In our view, the “new” HMRC view may be open to challenge – We await updated published guidance on this.
B2B and B2C – The distinction and importance
A key feature of the place of supply rules is the distinction between B2B (business to business) and B2C (business to consumer) supplies. The distinction is important because it determines, inter alia, whether GB VAT is applicable to a supply made by a GB supplier.
Status of the customer:
- B2C: A supply is B2C when the customer is a private individual, an organisation with only non-business activities or the supply is wholly for private use (eg for the private use of a business owner)
- B2B: A supply is B2B when the customer has any level of business activity (though if a supply is wholly for private use it remains B2C). It does not matter if the supply is for a non-business activity of the customer or if the customer is not VAT registered. All that matters is the customer has some level of business activity – this includes VAT exempt activity and taxable activity below the VAT registration threshold VAT place of supply.
To apply the B2B treatment a GB supplier must obtain evidence that the customer has business activities. If the supplier cannot obtain any evidence, they should apply B2C treatment.
- If the customer is VAT registered, the customer’s VAT number is evidence of status and it is good practice to quote this on the supplier’s invoice. A GB supplier should check the customer’s VAT registration number is in the correct format for the country concerned. This can be done via the EC Vies website. for EU customers. NB: Special evidence rules apply to electronically supplied services.
- If the customer is not VAT registered, a GB supplier should obtain and retain evidence that the customer has business activities. HMRC state “If your customer is unable to provide a VAT number, you can accept alternative evidence. This includes certificates from fiscal authorities, business letterheads or other commercial documents indicating the nature of the customer’s activities”.
A supplier needs to identify where his customer belongs in order to establish the place of supply.

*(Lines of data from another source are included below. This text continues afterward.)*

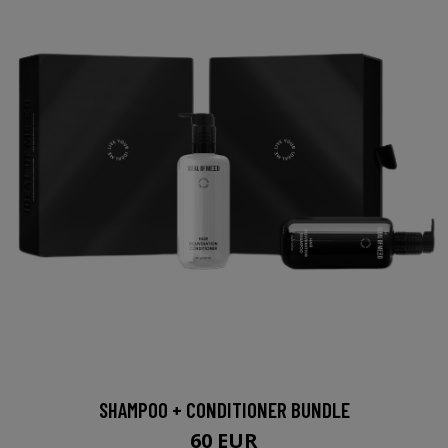
SHAMPOO + CONDITIONER BUNDLE
60 EUR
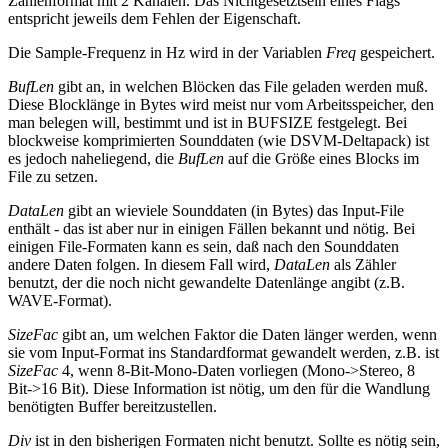
Zahlenformat mit 2 Kanälen. Das Nichtgesetztsein eines Flags
entspricht jeweils dem Fehlen der Eigenschaft.
Die Sample-Frequenz in Hz wird in der Variablen
Freq
gespeichert.
BufLen
gibt an, in welchen Blöcken das File geladen werden muß.
Diese Blocklänge in Bytes wird meist nur vom Arbeitsspeicher, den
man belegen will, bestimmt und ist in BUFSIZE festgelegt. Bei
blockweise komprimierten Sounddaten (wie DSVM-Deltapack) ist
es jedoch naheliegend, die
BufLen
auf die Größe eines Blocks im
File zu setzen.
DataLen
gibt an wieviele Sounddaten (in Bytes) das Input-File
enthält - das ist aber nur in einigen Fällen bekannt und nötig. Bei
einigen File-Formaten kann es sein, daß nach den Sounddaten
andere Daten folgen. In diesem Fall wird,
DataLen
als Zähler
benutzt, der die noch nicht gewandelte Datenlänge angibt (z.B.
WAVE-Format).
SizeFac
gibt an, um welchen Faktor die Daten länger werden, wenn
sie vom Input-Format ins Standardformat gewandelt werden, z.B. ist
SizeFac
4, wenn 8-Bit-Mono-Daten vorliegen (Mono->Stereo, 8
Bit->16 Bit). Diese Information ist nötig, um den für die Wandlung
benötigten Buffer bereitzustellen.
Div
ist in den bisherigen Formaten nicht benutzt. Sollte es nötig sein,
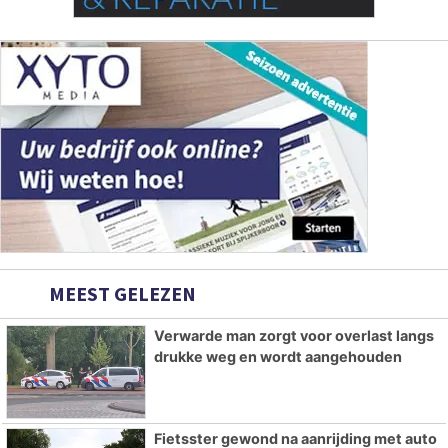
MEEST GELEZEN
Verwarde man zorgt voor overlast langs
drukke weg en wordt aangehouden
Fietsster gewond na aanrijding met auto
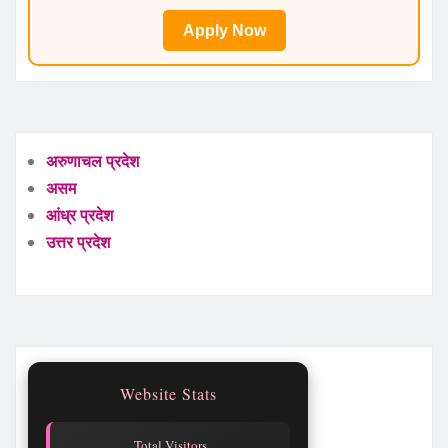
Apply Now
अरुणाचल प्रदेश
असम
आंध्र प्रदेश
उत्तर प्रदेश
Website Stats
Total Visitors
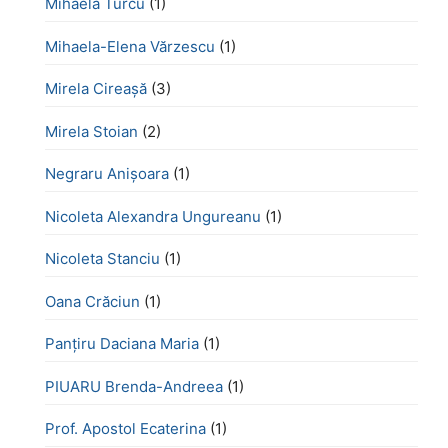
Mihaela Turcu
(1)
Mihaela-Elena Vărzescu
(1)
Mirela Cireașă
(3)
Mirela Stoian
(2)
Negraru Anișoara
(1)
Nicoleta Alexandra Ungureanu
(1)
Nicoleta Stanciu
(1)
Oana Crăciun
(1)
Panțiru Daciana Maria
(1)
PIUARU Brenda-Andreea
(1)
Prof. Apostol Ecaterina
(1)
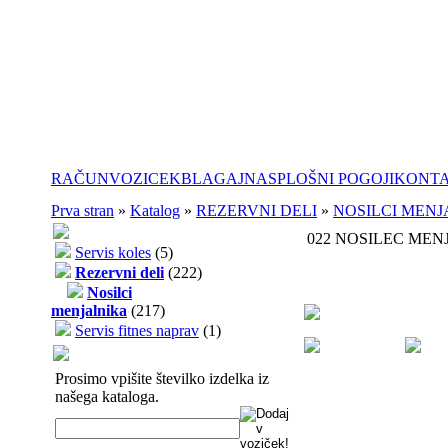
RAČUN
VOZICEK
BLAGAJNA
SPLOŠNI POGOJI
KONT
Prva stran
»
Katalog
»
REZERVNI DELI
»
NOSILCI MENJ
022 NOSILEC MEN
Servis koles
(5)
Rezervni deli
(222)
Nosilci
menjalnika
(217)
Servis fitnes naprav
(1)
Prosimo vpišite številko izdelka iz
našega kataloga.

VERY broadly, depending on the nature of the supply, the rule of thumb is that a B2B service is GB VAT free (it is subject to a reverse charge by the recipient as it is deemed to be “supplied where received”) but a B2C service is generally subject to GB VAT, regardless of the place of belonging of the recipient. There are exceptions to these rules however, such as the use and enjoyment provisions, land related services, hire of transport and admission to events.